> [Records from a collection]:
^^^^^^^^
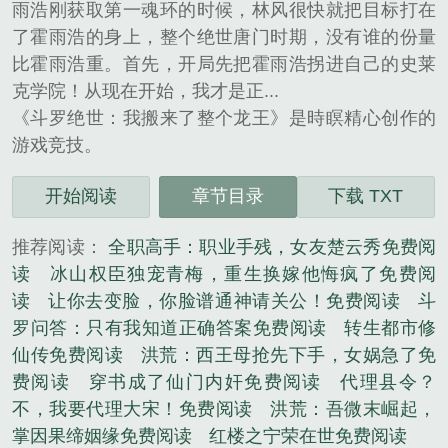
雨浩刚获取第一魂环的时候，林风很快就把目标打在
了霍雨浩的身上，整个绝世唐门时期，没有谁的份量
比霍雨浩重。首先，开局先把霍雨浩拐进自己的史莱
克学院！从现在开始，我才是正...
《斗罗绝世：我搬来了整个龙王》是時瞑精心创作的
游戏竞技。
开始阅读
章节目录
下载 TXT
推荐阅读：
全职高手：职业手残，女友楚云秀免费阅
读
冰山权臣独宠青梅，重生换嫁他悔疯了免费阅
读
让你去变脸，你脸谱通神请关公！免费阅读
斗
罗问答：只有我知道正确答案免费阅读
转生都市修
仙传免费阅读
洪荒：西王母抢先下手，女娲急了免
费阅读
穿书成了仙门内奸免费阅读
代理县令？
不，我要代理大宋！免费阅读
洪荒：吾微末崛起，
掌因果缔姻缘免费阅读
红楼之宁荣在世免费阅读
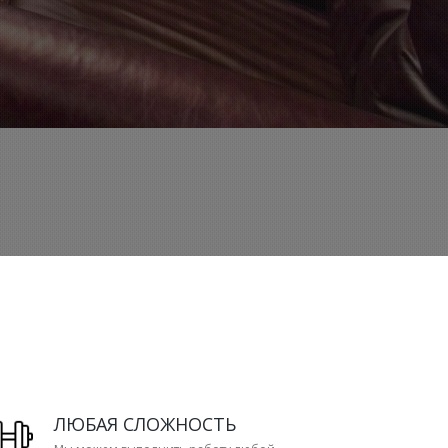
ЛЮБАЯ СЛОЖНОСТЬ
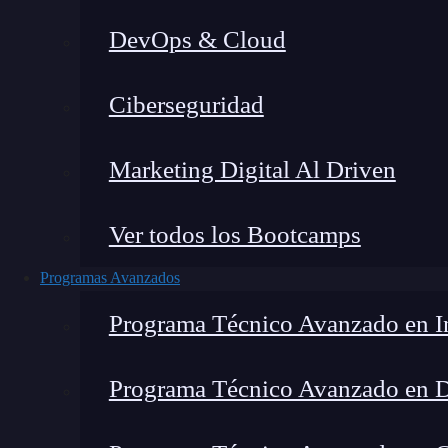
DevOps & Cloud
Lucia Gómez Salgado
|
Última
Ciberseguridad
Home
»
Blo
Marketing Digital Al Driven
Ver todos los Bootcamps
Programas Avanzados
Programa Técnico Avanzado en In
Programa Técnico Avanzado en 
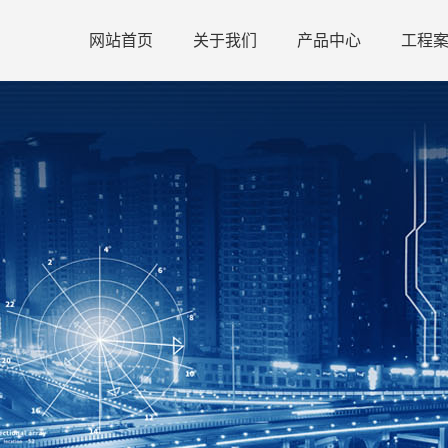
网站首页
关于我们
产品中心
工程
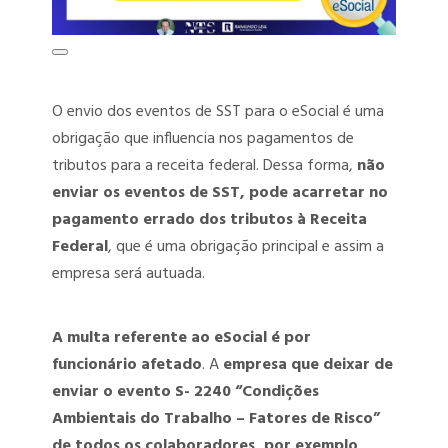
PGRSS – PROGRAMA DE GERENCIAMENTO DE RESÍDUOS DOS
SERVIÇOS DE SAÚDE
PCMSO – PROGRAMA DE CONTROLE MÉDICO DE SAÚDE
O envio dos eventos de SST para o eSocial é uma
OCUPACIONAL
obrigação que influencia nos pagamentos de
tributos para a receita federal. Dessa forma,
não
LTCAT – LAUDO TÉCNICO DAS CONDIÇÕES AMBIENTAIS DO
enviar os eventos de SST, pode acarretar no
TRABALHO
pagamento errado dos tributos à Receita
LIP – LAUDO DE INSALUBRIDADE E PERICULOSIDADE
Federal
, que é uma obrigação principal e assim a
empresa será autuada.
ENVIO DOS EVENTOS SST AO ESOCIAL
AET – ANÁLISE ERGONÔMICA DO TRABALHO
A multa referente ao eSocial é por
funcionário afetado
. A
empresa que deixar de
DET – DOMICÍLIO ELETRÔNICO TRABALHISTA
enviar o evento S- 2240 “Condições
Ambientais do Trabalho – Fatores de Risco”
TREINAMENTOS SST
de todos os colaboradores, por exemplo,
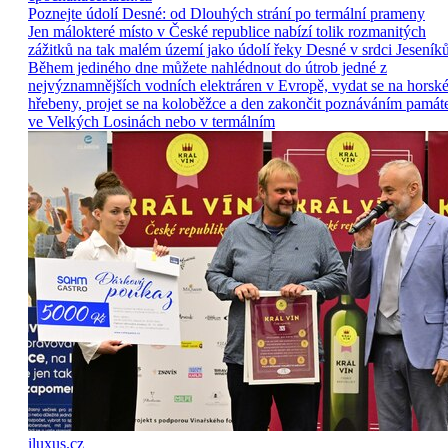
Poznejte údolí Desné: od Dlouhých strání po termální prameny
Jen málokteré místo v České republice nabízí tolik rozmanitých
zážitků na tak malém území jako údolí řeky Desné v srdci Jeseníků
Během jediného dne můžete nahlédnout do útrob jedné z
nejvýznamnějších vodních elektráren v Evropě, vydat se na horsk
hřebeny, projet se na koloběžce a den zakončit poznáváním památ
ve Velkých Losinách nebo v termálním
iluxus.cz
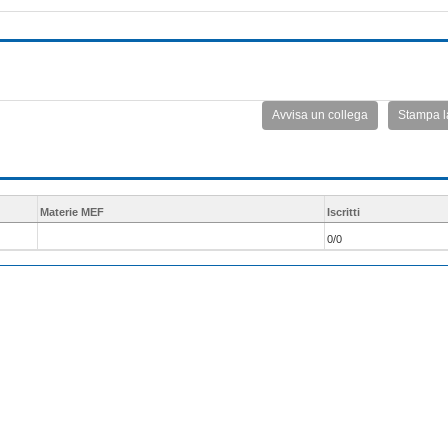
Avvisa un collega
Stampa l
Materie MEF
Iscritti
0/0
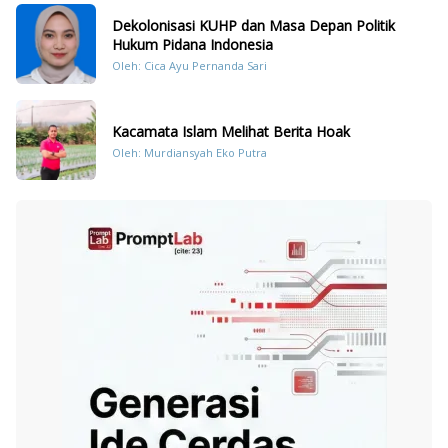
Dekolonisasi KUHP dan Masa Depan Politik
Hukum Pidana Indonesia
Oleh: Cica Ayu Pernanda Sari
Kacamata Islam Melihat Berita Hoak
Oleh: Murdiansyah Eko Putra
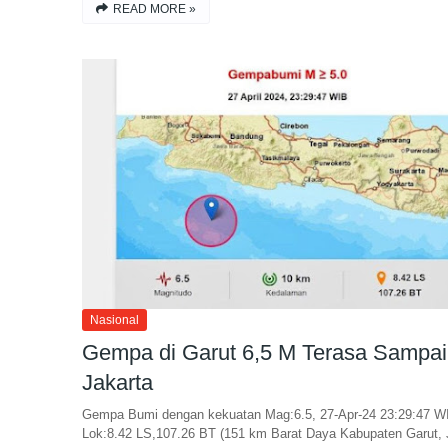
READ MORE »
Nasional
Gempa di Garut 6,5 M Terasa Sampai
Jakarta
Gempa Bumi dengan kekuatan Mag:6.5, 27-Apr-24 23:29:47 W
Lok:8.42 LS,107.26 BT (151 km Barat Daya Kabupaten Garut,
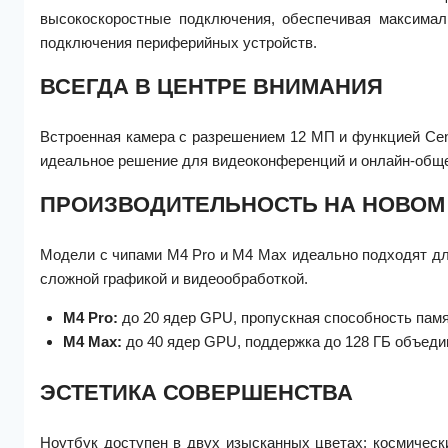
высокоскоростные подключения, обеспечивая максима
подключения периферийных устройств.
ВСЕГДА В ЦЕНТРЕ ВНИМАНИЯ
Встроенная камера с разрешением 12 МП и функцией Cent
идеальное решение для видеоконференций и онлайн-общ
ПРОИЗВОДИТЕЛЬНОСТЬ НА НОВОМ
Модели с чипами M4 Pro и M4 Max идеально подходят д
сложной графикой и видеообработкой.
M4 Pro:
до 20 ядер GPU, пропускная способность пам
M4 Max:
до 40 ядер GPU, поддержка до 128 ГБ объеди
ЭСТЕТИКА СОВЕРШЕНСТВА
Ноутбук доступен в двух изысканных цветах: космическ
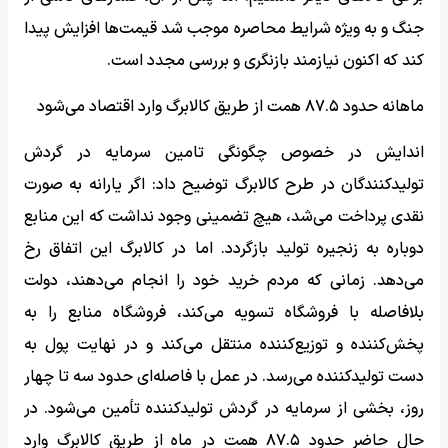
جنگ و به ویژه شرایط محاصره موجب شد قیمت‌ها افزایش پیدا
کند که اکنون نیازمند بازنگری و بررسی مجدد است.
ماهانه حدود ۸۷.۵ همت از طریق کالابرگ وارد اقتصاد می‌شود
اندایش در خصوص چگونگی تامین سرمایه در گردش
تولیدکنندگان در طرح کالابرگ توضیح داد: اگر یارانه به صورت
نقدی پرداخت می‌شد، هیچ تضمینی وجود نداشت که این منابع
دوباره به زنجیره تولید بازگردد. اما در کالابرگ این اتفاق رخ
می‌دهد. زمانی که مردم خرید خود را انجام می‌دهند، دولت
بلافاصله با فروشگاه تسویه می‌کند، فروشگاه منابع را به
پخش‌کننده و توزیع‌کننده منتقل می‌کند و در نهایت پول به
دست تولیدکننده می‌رسد. در عمل با فاصله‌ای حدود سه تا چهار
روز، بخشی از سرمایه در گردش تولیدکننده تأمین می‌شود. در
حال حاضر حدود ۸۷.۵ همت در ماه از طریق کالابرگ وارد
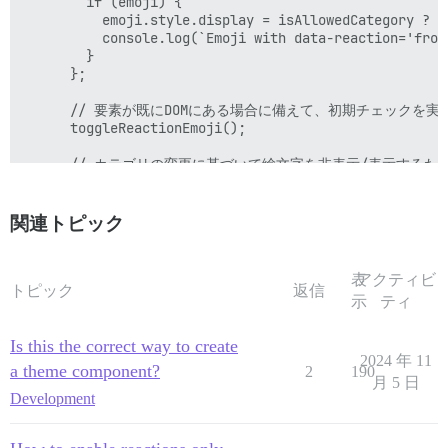
        if (emoji) {

          emoji.style.display = isAllowedCategory ? ''
          console.log(`Emoji with data-reaction='frog
        }

      };

      // 要素が既にDOMにある場合に備えて、初期チェックを実行
      toggleReactionEmoji();

      // カテゴリの変更に基づいて絵文字を非表示/表示する
      const observer = new MutationObserver(mutations 
        mutations.forEach(mutation => {

          mutation.addedNodes.forEach(node => {

関連トピック
            if (node.nodeType === 1) { // 要素ノー
              const emoji = node.querySelector("[data
              if (emoji) {

表
アクティビ
                emoji.style.display = isAllowedCategor
トピック
返信
示
ティ
                console.log(`Emoji with data-reaction
              }

            }

Is this the correct way to create
2024 年 11
          });

a theme component?
2
190
        });

月 5 日
      });

Development
      // 反応が追加された場合などの子リストの変更を監視するため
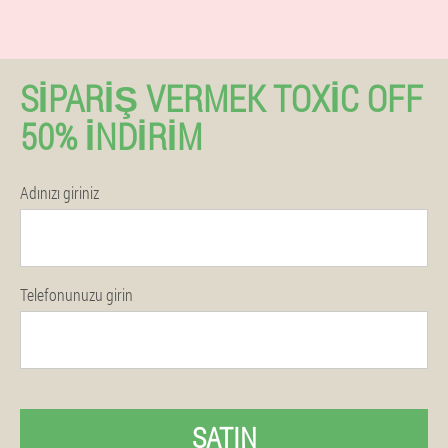
SIPARIŞ VERMEK TOXIC OFF
50% İNDIRIM
Adınızı giriniz
Telefonunuzu girin
SATIN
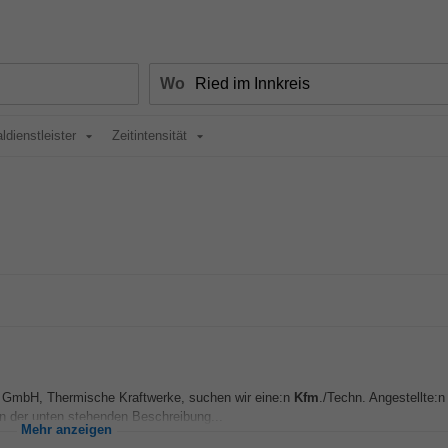
Wo
ldienstleister
Zeitintensität
 GmbH, Thermische Kraftwerke, suchen wir eine:n
Kfm
./Techn. Angestellte:n 
n in der unten stehenden Beschreibung...
Mehr anzeigen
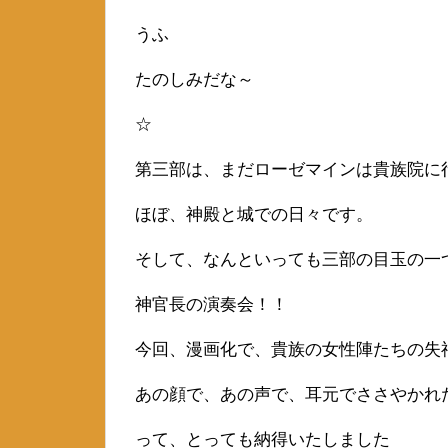
うふ
たのしみだな～
☆
第三部は、まだローゼマインは貴族院に
ほぼ、神殿と城での日々です。
そして、なんといっても三部の目玉の一
神官長の演奏会！！
今回、漫画化で、貴族の女性陣たちの失
あの顔で、あの声で、耳元でささやかれ
って、とっても納得いたしました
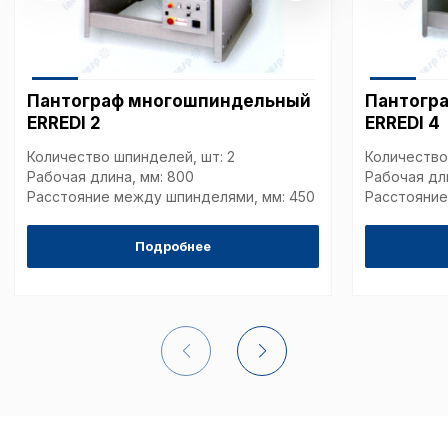
cookie-файлы
Аналитические c
Пантограф многошпиндельный
Пантогр
ERREDI 2
ERREDI 4
Количество шпинделей, шт: 2
Количество
Внимание:
Отключени
Рабочая длина, мм: 800
Рабочая дл
cookie файлов не поз
Расстояние между шпинделями, мм: 450
Расстояние
определять предпоч
пользователей сайта,
наиболее и наименее
Подробнее
страницы и принимат
совершенствованию 
исходя из предпочте
пользователей.
Сохранить выбор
^^^^^^^^
> [WHAT THIS TASK INVOLVES]:
Rewrite the lines as a Markdown table with the columns Number and Record line. Start with the line that contains "SIPARIŞ VERMEK TOXIC OFF" and continue through the last line of the material, numbering each row, skipping blank lines, and leaving the pictures out.

> [TASK SOLUTION]:
| Number | Record line |
|---|---|
| 1 | SIPARIŞ VERMEK TOXIC OFF |
| 2 | 50% İNDIRIM |
| 3 | Adınızı giriniz |
| 4 | Telefonunuzu girin |
| 5 | SATIN |
| 6 | Wo |
| 7 | ldienstleister |
| 8 | Zeitintensität |
| 9 |  GmbH, Thermische Kraftwerke, suchen wir eine:n |
| 10 | Kfm |
| 11 | ./Techn. Angestellte:n  |
| 12 | n in der unten stehenden Beschreibung... |
| 13 | Mehr anzeigen |
| 14 | うふ |
| 15 | たのしみだな～ |
| 16 | ☆ |
| 17 | 第三部は、まだローゼマインは貴族院に |
| 18 | ほぼ、神殿と城での日々です。 |
| 19 | そして、なんといっても三部の目玉の一 |
| 20 | 神官長の演奏会！！ |
| 21 | 今回、漫画化で、貴族の女性陣たちの失 |
| 22 | あの顔で、あの声で、耳元でささやかれ |
| 23 | って、とっても納得いたしました |
| 24 | cookie-файлы |
| 25 | Аналитические c |
| 26 | Пантограф многошпиндельный |
| 27 | Пантогр |
| 28 | ERREDI 2 |
| 29 | ERREDI 4 |
| 30 | Количество шпинделей, шт: 2 |
| 31 | Количество |
| 32 | Внимание: |
| 33 | Отключени |
| 34 | Рабочая длина, мм: 800 |
| 35 | Рабочая дл |
| 36 | cookie файлов не поз |
| 37 | Расстояние между шпинделями, мм: 450 |
| 38 | Расстояние |
| 39 | определять предпоч |
| 40 | пользователей сайта, |
| 41 | наиболее и наименее |
| 42 | Подробнее |
| 43 | страницы и принимат |
| 44 | совершенствованию  |
| 45 | исходя из предпочте |
| 46 | пользователей. |
| 47 | Сохранить выбор |